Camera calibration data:

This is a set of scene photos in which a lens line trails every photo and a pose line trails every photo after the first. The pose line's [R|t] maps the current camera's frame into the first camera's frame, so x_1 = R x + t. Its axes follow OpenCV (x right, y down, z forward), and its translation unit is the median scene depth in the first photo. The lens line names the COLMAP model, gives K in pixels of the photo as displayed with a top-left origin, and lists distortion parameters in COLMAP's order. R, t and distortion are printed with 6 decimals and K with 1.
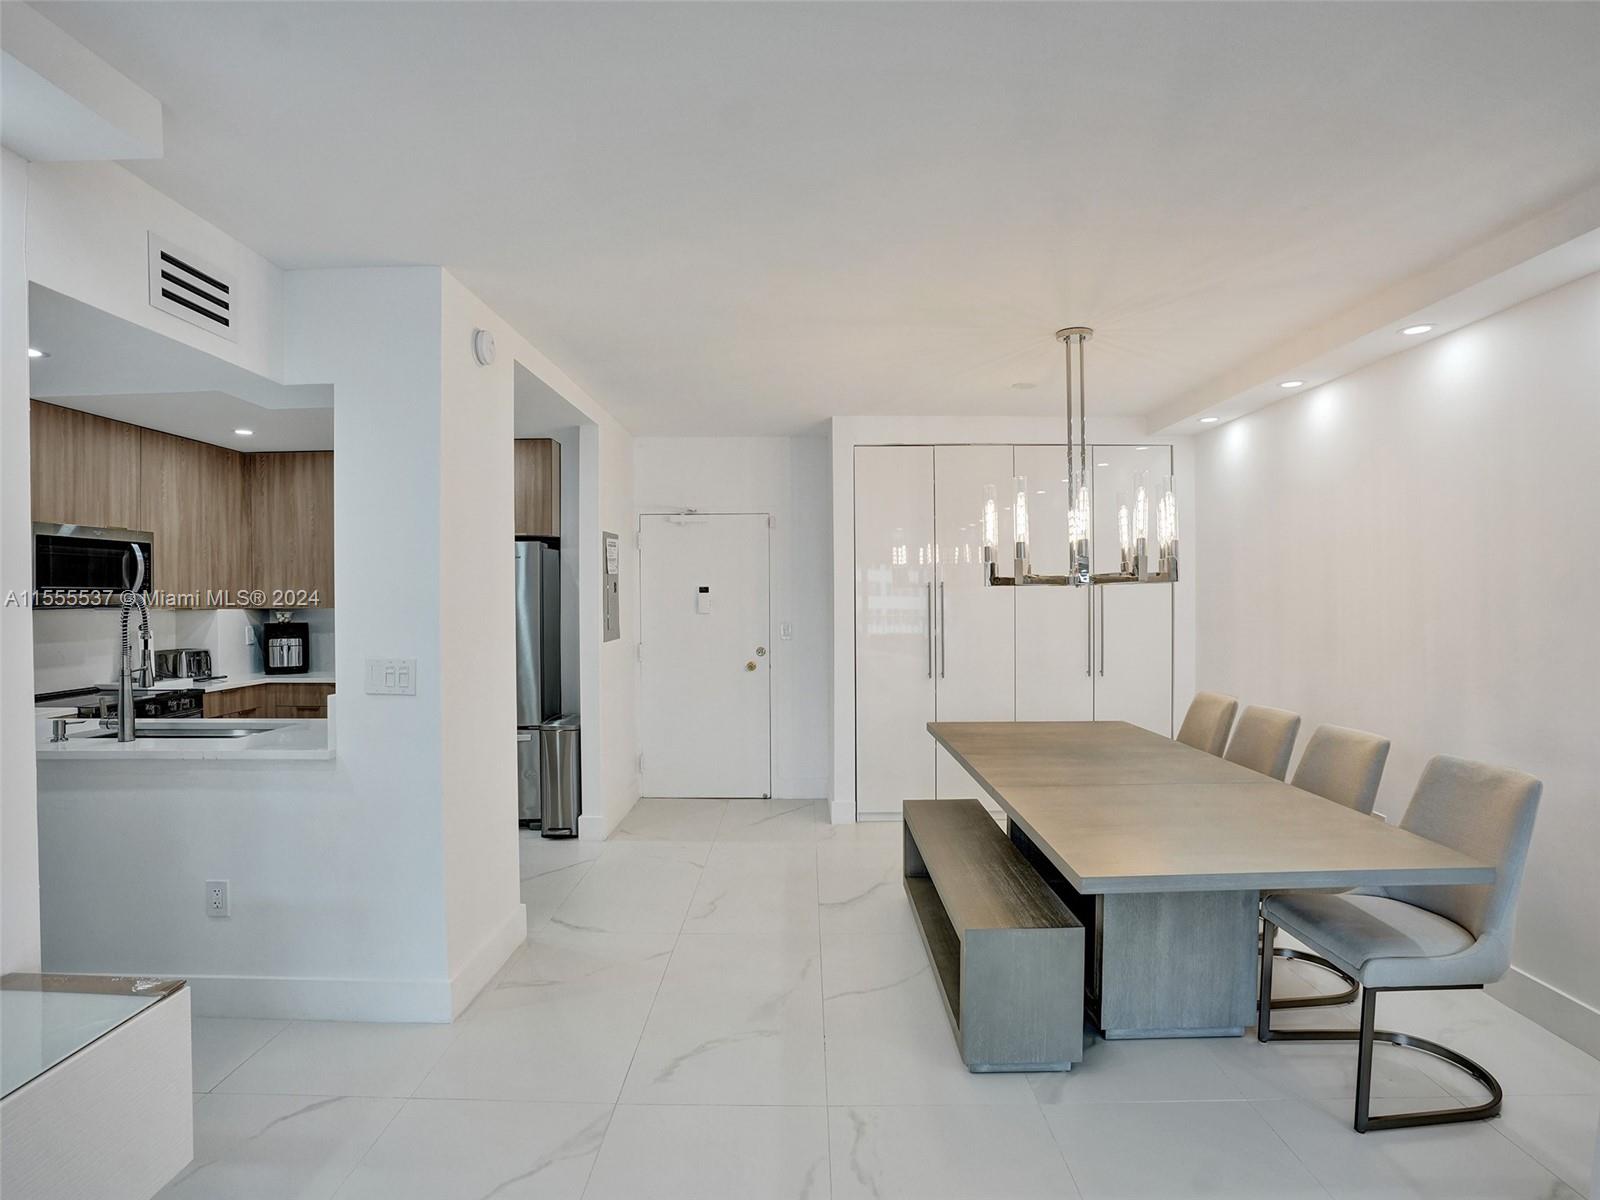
lens RADIAL K [[824.3, 0, 766.1], [0, 824.3, 606.4], [0, 0, 1]] dist [-0.051584, 0.027726]
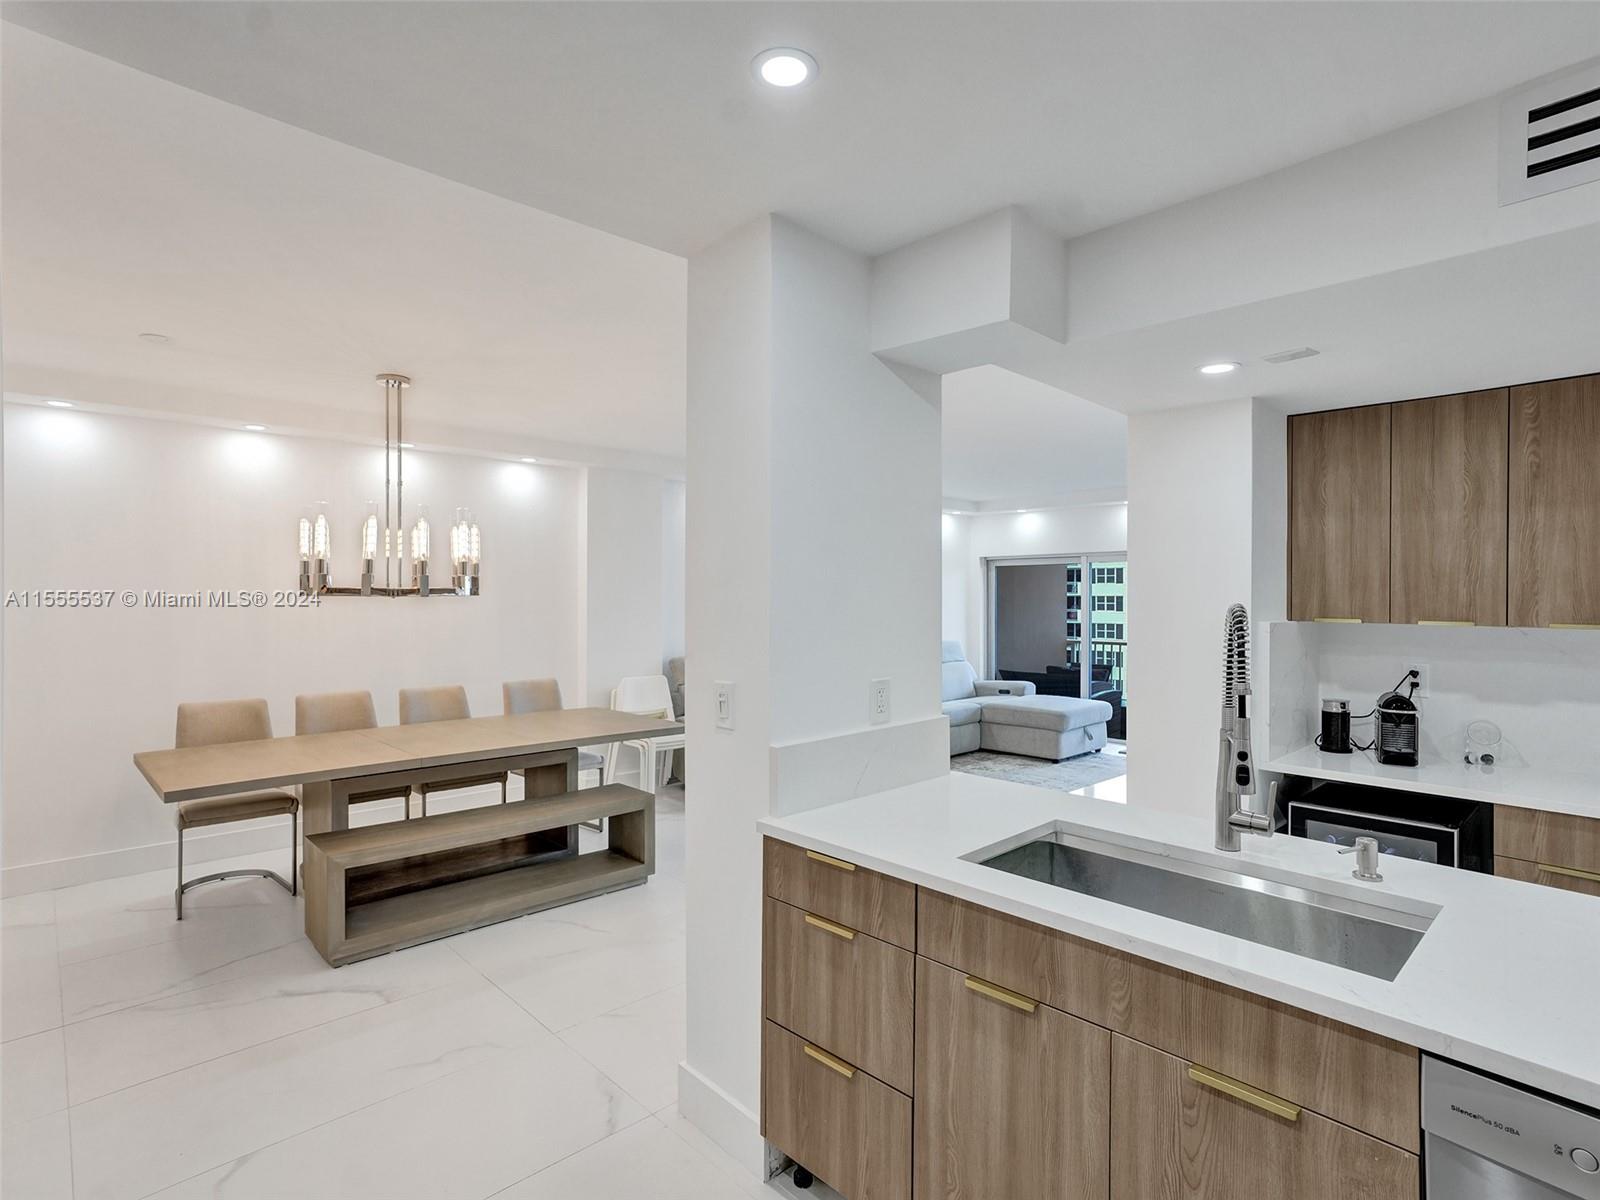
lens RADIAL K [[824.3, 0, 792.5], [0, 824.3, 597.1], [0, 0, 1]] dist [-0.051584, 0.027726]
pose [[-0.708941, 0.004487, 0.705253, -0.683999], [0.011611, 0.999918, 0.005310, -0.018992], [-0.705172, 0.011953, -0.708935, 1.141835]]
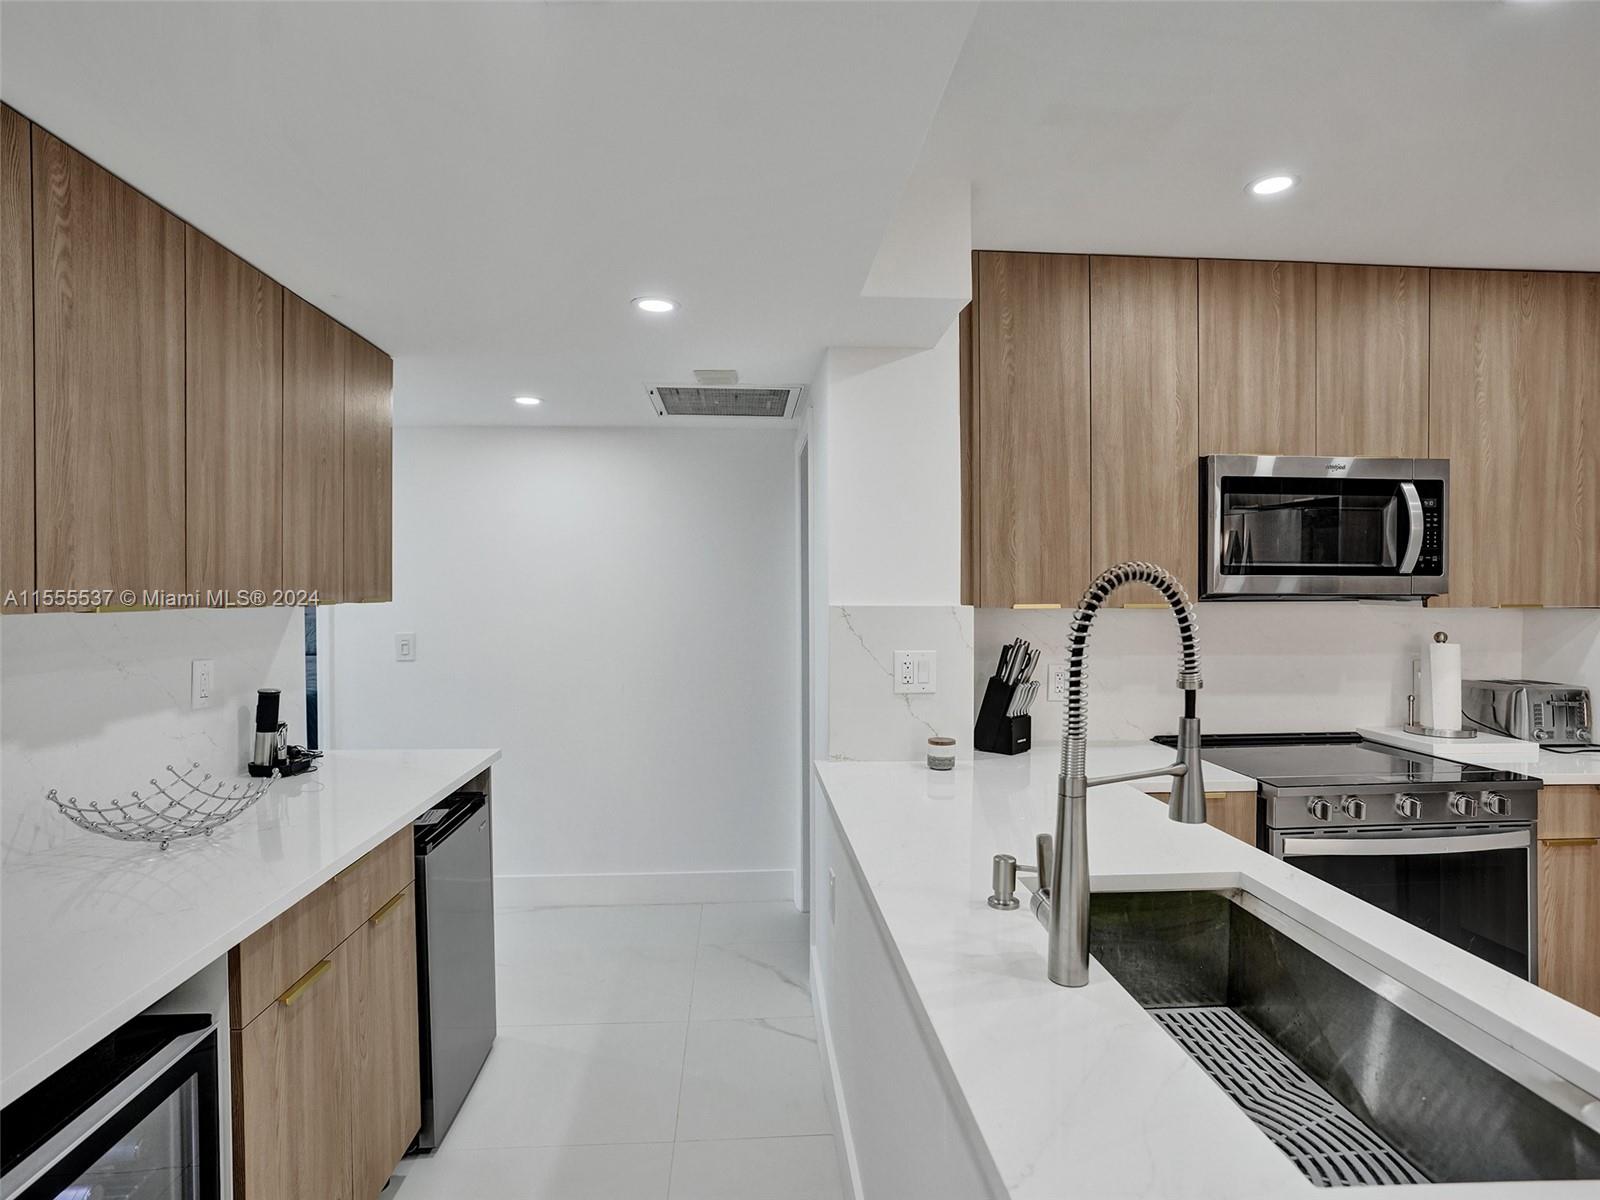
lens RADIAL K [[824.3, 0, 804.9], [0, 824.3, 594.5], [0, 0, 1]] dist [-0.051584, 0.027726]
pose [[0.109223, 0.010900, -0.993958, -0.313610], [-0.015675, 0.999834, 0.009242, -0.002435], [0.993894, 0.014571, 0.109376, 0.586298]]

■ About this exercise
Give every entry again as it is, dropping its pictures.

■ Answer space
This is a set of scene photos in which a lens line trails every photo and a pose line trails every photo after the first. The pose line's [R|t] maps the current camera's frame into the first camera's frame, so x_1 = R x + t. Its axes follow OpenCV (x right, y down, z forward), and its translation unit is the median scene depth in the first photo. The lens line names the COLMAP model, gives K in pixels of the photo as displayed with a top-left origin, and lists distortion parameters in COLMAP's order. R, t and distortion are printed with 6 decimals and K with 1.
lens RADIAL K [[824.3, 0, 766.1], [0, 824.3, 606.4], [0, 0, 1]] dist [-0.051584, 0.027726]
lens RADIAL K [[824.3, 0, 792.5], [0, 824.3, 597.1], [0, 0, 1]] dist [-0.051584, 0.027726]
pose [[-0.708941, 0.004487, 0.705253, -0.683999], [0.011611, 0.999918, 0.005310, -0.018992], [-0.705172, 0.011953, -0.708935, 1.141835]]
lens RADIAL K [[824.3, 0, 804.9], [0, 824.3, 594.5], [0, 0, 1]] dist [-0.051584, 0.027726]
pose [[0.109223, 0.010900, -0.993958, -0.313610], [-0.015675, 0.999834, 0.009242, -0.002435], [0.993894, 0.014571, 0.109376, 0.586298]]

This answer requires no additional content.